(Data items)
══════════
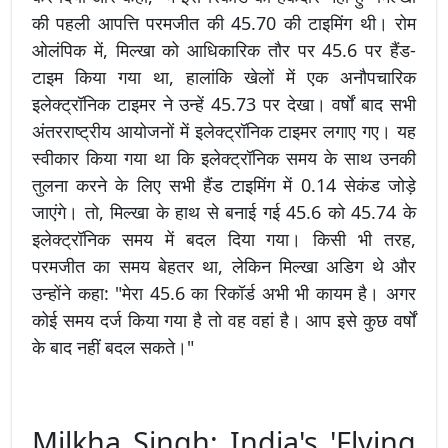
की पहली आपत्ति परमजीत की 45.70 की टाइमिंग थी। रोम
ओलंपिक में, मिल्खा को आधिकारिक तौर पर 45.6 पर हैंड-
टाइम किया गया था, हालांकि खेलों में एक अनौपचारिक
इलेक्ट्रॉनिक टाइमर ने उन्हें 45.73 पर देखा। वर्षों बाद सभी
अंतरराष्ट्रीय आयोजनों में इलेक्ट्रॉनिक टाइमर लगाए गए। यह
स्वीकार किया गया था कि इलेक्ट्रॉनिक समय के साथ उनकी
तुलना करने के लिए सभी हैंड टाइमिंग में 0.14 सेकंड जोड़े
जाएंगे। तो, मिल्खा के हाथ से बनाई गई 45.6 को 45.74 के
इलेक्ट्रॉनिक समय में बदल दिया गया। किसी भी तरह,
परमजीत का समय बेहतर था, लेकिन मिल्खा अडिग थे और
उन्होंने कहा: "मेरा 45.6 का रिकॉर्ड अभी भी कायम है। अगर
कोई समय दर्ज किया गया है तो वह वहां है। आप इसे कुछ वर्षों
के बाद नहीं बदल सकते।"
Milkha Singh: India's 'Flying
══════════
- ASSIGNMENT -
Locate every line in the entries above that contains the string "परमज" and copy each of those lines.

- THE ANSWER -
की पहली आपत्ति परमजीत की 45.70 की टाइमिंग थी। रोम
परमजीत का समय बेहतर था, लेकिन मिल्खा अडिग थे और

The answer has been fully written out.